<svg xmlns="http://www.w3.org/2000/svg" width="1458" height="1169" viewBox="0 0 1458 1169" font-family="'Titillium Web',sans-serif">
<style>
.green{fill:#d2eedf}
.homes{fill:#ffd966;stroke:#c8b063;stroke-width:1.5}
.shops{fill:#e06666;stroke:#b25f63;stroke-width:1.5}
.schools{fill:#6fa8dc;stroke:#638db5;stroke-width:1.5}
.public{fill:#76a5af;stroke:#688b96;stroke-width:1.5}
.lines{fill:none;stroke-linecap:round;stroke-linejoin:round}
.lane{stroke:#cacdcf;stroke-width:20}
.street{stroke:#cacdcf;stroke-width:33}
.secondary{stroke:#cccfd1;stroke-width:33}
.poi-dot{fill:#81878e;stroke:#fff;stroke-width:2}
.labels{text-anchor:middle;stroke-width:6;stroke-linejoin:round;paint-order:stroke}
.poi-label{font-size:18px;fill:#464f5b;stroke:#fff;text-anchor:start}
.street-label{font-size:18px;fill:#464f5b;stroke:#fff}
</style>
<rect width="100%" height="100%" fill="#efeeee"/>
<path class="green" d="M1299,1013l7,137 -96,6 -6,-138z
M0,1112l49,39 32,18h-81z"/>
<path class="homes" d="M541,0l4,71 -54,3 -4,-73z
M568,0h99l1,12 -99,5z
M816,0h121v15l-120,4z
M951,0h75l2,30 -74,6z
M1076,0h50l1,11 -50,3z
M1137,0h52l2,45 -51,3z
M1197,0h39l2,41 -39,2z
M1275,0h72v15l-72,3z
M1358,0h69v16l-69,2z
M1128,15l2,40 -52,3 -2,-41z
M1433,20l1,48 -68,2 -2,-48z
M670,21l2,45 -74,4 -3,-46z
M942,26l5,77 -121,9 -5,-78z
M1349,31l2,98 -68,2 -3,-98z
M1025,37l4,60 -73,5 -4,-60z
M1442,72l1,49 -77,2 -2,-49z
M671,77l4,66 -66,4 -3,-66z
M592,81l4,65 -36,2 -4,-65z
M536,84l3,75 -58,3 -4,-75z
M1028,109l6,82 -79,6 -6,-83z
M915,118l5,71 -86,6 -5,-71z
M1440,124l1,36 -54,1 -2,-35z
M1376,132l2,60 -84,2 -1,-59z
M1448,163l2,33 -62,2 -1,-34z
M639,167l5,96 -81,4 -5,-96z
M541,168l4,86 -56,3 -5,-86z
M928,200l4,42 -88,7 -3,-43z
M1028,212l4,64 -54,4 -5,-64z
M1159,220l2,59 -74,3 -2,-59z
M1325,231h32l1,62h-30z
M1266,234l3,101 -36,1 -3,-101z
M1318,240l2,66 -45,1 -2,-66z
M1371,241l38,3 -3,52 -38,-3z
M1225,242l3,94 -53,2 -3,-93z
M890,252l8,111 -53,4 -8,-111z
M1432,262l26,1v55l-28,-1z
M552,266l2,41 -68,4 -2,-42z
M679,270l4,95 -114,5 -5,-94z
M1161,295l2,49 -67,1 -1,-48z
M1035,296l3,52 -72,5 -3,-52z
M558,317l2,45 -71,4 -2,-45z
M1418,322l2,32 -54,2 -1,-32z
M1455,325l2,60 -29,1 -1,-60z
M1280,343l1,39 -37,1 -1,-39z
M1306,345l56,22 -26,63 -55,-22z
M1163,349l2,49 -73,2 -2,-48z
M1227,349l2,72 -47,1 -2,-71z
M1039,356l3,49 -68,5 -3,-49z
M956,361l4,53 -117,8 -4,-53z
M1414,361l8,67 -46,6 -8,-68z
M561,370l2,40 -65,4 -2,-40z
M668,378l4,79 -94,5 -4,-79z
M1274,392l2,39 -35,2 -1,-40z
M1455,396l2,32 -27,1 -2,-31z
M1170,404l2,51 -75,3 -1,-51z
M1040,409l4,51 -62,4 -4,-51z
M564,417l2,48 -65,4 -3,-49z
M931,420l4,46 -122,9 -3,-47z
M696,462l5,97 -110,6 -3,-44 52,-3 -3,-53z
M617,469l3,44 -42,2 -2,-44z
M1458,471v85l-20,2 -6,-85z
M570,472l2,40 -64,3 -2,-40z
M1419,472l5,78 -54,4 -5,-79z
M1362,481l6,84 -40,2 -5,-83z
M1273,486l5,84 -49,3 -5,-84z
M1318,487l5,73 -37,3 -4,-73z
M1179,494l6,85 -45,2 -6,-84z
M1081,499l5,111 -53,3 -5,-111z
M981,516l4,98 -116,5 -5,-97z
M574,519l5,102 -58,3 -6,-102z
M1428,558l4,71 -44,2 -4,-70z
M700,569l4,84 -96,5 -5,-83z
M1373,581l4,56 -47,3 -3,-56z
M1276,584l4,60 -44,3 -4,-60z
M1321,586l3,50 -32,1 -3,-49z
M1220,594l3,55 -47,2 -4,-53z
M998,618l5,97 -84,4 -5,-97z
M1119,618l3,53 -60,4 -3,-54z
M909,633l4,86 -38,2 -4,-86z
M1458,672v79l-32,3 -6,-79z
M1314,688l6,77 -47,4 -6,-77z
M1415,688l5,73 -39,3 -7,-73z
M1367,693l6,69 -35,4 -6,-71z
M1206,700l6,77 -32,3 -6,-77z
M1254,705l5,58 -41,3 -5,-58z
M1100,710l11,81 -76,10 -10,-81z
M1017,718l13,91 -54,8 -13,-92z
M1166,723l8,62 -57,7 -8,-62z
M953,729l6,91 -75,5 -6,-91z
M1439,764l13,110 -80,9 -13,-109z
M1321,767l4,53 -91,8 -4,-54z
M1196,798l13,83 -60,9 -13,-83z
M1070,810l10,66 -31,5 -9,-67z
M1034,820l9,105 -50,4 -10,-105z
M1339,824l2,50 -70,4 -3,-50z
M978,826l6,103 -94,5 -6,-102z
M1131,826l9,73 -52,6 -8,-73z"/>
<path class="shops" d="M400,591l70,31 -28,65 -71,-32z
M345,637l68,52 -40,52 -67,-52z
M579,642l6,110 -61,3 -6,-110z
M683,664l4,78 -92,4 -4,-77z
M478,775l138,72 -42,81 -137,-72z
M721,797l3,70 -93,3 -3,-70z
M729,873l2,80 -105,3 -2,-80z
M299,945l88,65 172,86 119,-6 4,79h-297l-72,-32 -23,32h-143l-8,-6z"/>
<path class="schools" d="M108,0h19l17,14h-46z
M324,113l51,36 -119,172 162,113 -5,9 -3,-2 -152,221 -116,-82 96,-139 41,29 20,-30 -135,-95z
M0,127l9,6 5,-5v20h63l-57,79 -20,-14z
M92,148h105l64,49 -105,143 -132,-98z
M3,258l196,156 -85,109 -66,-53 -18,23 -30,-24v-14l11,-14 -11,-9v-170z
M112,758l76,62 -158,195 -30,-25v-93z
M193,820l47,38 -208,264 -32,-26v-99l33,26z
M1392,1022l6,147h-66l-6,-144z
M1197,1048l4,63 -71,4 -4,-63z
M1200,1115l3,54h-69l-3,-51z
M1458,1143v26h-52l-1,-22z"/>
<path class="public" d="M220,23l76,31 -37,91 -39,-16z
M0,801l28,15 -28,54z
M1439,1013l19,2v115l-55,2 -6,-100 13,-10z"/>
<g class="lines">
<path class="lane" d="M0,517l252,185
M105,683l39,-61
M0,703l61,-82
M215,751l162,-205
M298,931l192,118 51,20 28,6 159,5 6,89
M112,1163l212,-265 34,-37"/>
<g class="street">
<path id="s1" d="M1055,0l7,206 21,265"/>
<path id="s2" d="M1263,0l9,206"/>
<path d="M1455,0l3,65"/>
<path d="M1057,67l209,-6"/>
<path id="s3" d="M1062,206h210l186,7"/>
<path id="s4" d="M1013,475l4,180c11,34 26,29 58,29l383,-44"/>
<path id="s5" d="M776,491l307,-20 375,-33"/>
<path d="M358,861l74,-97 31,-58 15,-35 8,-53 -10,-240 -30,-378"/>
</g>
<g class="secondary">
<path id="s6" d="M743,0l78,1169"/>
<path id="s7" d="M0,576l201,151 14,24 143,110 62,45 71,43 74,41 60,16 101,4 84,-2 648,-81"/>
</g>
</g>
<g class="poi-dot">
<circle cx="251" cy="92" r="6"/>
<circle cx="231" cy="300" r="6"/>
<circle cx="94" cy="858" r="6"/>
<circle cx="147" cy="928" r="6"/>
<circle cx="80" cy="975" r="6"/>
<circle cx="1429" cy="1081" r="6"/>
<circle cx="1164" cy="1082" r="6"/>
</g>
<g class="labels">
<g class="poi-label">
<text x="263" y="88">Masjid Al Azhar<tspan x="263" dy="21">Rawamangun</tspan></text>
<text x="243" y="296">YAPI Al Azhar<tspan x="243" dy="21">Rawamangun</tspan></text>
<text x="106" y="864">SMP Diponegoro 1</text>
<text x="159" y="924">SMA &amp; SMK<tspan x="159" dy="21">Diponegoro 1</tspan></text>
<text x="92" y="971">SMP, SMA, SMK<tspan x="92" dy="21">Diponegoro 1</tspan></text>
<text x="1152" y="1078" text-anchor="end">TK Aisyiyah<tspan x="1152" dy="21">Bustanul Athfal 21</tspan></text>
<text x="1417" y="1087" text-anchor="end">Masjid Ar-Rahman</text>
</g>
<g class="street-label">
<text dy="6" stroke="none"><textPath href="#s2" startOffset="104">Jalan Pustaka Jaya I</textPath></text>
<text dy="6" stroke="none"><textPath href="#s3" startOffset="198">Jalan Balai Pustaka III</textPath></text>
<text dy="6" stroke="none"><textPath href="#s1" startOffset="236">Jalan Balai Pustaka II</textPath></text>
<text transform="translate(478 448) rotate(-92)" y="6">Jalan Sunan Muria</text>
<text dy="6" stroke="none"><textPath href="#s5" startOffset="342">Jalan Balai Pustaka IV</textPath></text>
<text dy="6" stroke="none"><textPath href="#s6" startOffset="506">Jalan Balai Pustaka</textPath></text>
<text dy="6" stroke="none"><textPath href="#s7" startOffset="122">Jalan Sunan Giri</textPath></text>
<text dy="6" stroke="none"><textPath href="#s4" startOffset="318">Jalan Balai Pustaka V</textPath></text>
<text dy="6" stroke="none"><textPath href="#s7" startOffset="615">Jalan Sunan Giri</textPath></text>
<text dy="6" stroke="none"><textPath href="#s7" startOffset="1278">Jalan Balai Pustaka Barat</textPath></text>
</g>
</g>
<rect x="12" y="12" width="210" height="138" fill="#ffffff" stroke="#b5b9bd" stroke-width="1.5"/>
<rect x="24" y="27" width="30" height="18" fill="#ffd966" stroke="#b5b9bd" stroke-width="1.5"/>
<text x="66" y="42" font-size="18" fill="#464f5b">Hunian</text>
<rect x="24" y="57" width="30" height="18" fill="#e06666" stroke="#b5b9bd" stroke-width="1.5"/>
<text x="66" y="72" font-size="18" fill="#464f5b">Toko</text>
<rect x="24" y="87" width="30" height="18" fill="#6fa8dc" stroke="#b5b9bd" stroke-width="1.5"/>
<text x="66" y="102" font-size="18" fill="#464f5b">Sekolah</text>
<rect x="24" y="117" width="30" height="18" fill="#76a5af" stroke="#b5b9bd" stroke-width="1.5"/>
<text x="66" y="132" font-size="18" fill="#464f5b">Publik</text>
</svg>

---

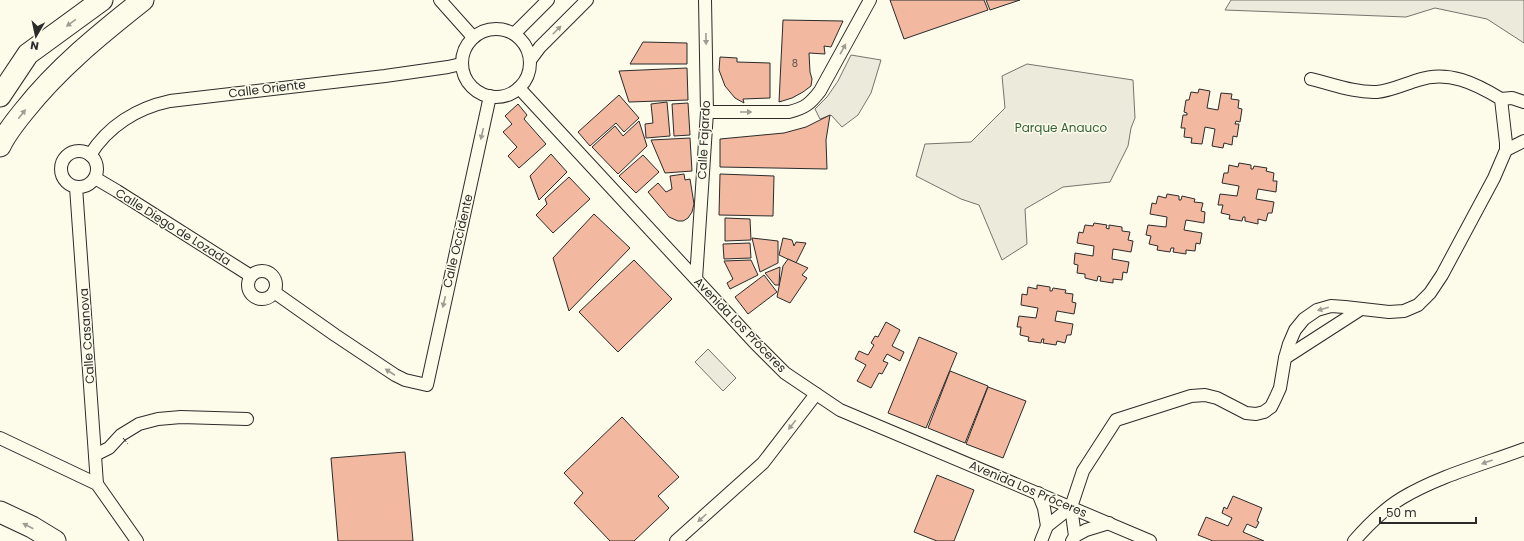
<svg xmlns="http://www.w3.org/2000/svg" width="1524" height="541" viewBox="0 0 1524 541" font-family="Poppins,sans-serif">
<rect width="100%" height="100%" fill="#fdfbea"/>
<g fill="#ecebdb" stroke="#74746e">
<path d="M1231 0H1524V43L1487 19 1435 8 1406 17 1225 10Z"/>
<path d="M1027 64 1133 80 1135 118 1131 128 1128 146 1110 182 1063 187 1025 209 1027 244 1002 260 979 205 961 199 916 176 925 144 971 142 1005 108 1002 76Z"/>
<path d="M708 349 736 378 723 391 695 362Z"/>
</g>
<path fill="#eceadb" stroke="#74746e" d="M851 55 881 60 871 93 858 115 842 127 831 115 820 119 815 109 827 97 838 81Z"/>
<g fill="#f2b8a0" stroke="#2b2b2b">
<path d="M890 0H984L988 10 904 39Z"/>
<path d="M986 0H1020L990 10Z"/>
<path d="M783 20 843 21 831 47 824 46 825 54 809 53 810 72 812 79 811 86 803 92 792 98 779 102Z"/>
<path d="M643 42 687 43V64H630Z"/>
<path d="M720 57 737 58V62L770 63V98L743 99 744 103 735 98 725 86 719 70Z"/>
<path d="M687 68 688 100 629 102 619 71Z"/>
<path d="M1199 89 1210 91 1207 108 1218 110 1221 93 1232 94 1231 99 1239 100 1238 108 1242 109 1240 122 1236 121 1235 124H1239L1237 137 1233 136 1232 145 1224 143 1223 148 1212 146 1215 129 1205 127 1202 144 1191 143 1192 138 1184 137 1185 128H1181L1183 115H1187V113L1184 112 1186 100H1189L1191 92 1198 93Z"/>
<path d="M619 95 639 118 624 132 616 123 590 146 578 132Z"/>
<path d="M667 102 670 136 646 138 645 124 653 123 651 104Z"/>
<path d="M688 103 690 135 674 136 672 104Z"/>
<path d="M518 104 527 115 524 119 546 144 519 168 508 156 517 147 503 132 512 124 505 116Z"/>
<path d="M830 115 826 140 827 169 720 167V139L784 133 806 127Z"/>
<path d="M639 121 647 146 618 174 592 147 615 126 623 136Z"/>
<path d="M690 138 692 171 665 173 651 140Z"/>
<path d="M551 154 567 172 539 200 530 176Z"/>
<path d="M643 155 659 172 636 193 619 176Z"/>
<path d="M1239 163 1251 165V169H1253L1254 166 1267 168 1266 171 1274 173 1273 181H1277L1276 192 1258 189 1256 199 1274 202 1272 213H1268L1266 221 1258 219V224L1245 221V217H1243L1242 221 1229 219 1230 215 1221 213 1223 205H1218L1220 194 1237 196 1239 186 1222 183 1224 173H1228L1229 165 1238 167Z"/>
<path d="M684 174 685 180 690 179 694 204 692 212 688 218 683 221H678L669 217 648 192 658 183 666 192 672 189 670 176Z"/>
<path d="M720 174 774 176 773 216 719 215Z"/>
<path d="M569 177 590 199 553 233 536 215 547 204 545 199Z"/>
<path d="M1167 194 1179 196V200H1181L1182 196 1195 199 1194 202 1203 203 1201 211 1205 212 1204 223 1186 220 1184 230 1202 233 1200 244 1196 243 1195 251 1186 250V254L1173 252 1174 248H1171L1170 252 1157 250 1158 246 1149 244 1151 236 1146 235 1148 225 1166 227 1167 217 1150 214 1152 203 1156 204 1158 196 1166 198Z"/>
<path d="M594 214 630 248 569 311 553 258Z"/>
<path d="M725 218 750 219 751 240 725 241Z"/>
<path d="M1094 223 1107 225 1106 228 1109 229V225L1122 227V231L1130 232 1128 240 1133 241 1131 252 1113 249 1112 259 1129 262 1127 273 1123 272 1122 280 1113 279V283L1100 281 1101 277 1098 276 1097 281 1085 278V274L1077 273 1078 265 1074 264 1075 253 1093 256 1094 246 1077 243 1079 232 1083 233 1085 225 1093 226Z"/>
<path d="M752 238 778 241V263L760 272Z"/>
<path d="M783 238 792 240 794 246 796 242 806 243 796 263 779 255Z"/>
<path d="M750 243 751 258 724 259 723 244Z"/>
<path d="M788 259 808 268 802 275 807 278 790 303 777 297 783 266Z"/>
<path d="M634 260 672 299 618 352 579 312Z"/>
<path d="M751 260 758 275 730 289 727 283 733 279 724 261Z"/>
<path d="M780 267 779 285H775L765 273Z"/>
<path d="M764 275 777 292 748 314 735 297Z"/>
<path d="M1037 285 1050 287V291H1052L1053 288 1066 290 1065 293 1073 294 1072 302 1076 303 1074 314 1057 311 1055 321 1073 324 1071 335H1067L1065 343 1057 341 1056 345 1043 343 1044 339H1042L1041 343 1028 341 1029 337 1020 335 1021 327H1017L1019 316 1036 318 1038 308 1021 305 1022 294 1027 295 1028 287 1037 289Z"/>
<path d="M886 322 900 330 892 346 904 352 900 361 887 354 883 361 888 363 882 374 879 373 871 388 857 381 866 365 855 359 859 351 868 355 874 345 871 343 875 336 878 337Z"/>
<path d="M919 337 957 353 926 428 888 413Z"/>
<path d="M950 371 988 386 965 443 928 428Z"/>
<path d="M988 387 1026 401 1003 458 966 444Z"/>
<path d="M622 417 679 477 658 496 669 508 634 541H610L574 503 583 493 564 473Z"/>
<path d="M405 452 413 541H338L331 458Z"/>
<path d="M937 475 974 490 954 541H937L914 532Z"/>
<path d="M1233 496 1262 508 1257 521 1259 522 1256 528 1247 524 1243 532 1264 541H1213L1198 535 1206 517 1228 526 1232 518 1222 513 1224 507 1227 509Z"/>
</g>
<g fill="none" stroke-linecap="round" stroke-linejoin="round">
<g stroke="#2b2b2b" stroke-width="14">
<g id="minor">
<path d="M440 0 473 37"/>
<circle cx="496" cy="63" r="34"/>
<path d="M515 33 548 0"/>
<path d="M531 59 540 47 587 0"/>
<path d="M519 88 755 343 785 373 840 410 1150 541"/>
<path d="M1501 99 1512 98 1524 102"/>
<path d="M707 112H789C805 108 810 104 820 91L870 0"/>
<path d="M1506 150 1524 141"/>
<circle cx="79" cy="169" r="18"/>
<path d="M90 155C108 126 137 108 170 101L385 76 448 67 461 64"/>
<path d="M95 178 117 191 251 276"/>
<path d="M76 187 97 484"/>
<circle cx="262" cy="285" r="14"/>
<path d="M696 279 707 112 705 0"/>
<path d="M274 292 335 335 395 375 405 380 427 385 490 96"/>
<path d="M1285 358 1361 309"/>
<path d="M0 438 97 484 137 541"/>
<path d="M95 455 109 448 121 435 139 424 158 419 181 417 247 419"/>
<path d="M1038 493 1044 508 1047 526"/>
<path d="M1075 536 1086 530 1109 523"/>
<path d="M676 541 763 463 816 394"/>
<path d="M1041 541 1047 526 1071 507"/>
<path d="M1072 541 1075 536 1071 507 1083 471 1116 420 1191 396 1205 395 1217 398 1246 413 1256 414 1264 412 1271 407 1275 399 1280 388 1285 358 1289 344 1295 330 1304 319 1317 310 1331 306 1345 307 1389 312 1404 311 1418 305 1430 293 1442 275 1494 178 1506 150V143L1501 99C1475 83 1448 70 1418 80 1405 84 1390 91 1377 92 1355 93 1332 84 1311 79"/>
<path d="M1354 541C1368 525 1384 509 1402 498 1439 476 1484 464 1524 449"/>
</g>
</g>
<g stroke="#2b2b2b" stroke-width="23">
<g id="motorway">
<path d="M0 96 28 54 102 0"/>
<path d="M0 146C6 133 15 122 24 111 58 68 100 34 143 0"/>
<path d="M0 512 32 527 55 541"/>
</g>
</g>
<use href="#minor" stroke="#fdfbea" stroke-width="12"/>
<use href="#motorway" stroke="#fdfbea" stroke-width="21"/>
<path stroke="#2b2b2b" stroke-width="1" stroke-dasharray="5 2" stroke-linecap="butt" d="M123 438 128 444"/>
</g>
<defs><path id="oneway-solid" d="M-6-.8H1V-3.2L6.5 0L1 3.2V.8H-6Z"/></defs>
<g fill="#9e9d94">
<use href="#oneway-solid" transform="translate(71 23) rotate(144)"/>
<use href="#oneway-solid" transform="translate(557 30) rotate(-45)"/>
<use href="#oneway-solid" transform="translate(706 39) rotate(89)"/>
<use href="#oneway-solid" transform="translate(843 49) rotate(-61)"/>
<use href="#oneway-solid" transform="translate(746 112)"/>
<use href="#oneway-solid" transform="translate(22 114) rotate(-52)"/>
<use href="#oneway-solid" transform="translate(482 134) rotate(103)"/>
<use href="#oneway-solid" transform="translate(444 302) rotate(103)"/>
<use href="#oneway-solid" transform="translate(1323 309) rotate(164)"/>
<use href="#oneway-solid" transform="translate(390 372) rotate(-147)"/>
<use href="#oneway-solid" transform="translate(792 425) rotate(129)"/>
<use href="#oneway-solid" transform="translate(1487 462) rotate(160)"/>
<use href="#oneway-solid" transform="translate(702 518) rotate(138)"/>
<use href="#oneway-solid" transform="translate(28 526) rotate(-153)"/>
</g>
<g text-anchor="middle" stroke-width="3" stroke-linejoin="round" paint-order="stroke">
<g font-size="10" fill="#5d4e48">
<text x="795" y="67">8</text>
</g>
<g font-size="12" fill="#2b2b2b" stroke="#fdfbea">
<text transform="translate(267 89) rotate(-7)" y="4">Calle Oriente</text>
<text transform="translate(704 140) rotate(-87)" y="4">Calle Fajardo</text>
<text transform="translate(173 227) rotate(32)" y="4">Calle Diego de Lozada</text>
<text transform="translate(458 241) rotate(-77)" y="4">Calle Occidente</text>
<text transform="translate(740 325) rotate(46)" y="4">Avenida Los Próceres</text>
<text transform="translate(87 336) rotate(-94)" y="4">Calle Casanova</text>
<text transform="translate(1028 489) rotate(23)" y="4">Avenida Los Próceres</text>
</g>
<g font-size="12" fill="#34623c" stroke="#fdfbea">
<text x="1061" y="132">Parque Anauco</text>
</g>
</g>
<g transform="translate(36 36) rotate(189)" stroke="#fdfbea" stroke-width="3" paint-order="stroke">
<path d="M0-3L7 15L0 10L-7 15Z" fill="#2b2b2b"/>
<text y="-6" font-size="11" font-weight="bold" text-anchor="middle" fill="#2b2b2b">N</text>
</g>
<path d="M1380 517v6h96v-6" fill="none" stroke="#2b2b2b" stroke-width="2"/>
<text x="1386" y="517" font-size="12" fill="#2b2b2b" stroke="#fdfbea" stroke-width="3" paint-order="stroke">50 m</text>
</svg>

▸ **The task**
Show every line in the listing above that carries the word "lines".

▸ **Solution for this problem**
.lines{fill:none;stroke-linecap:round;stroke-linejoin:round}
<g class="lines">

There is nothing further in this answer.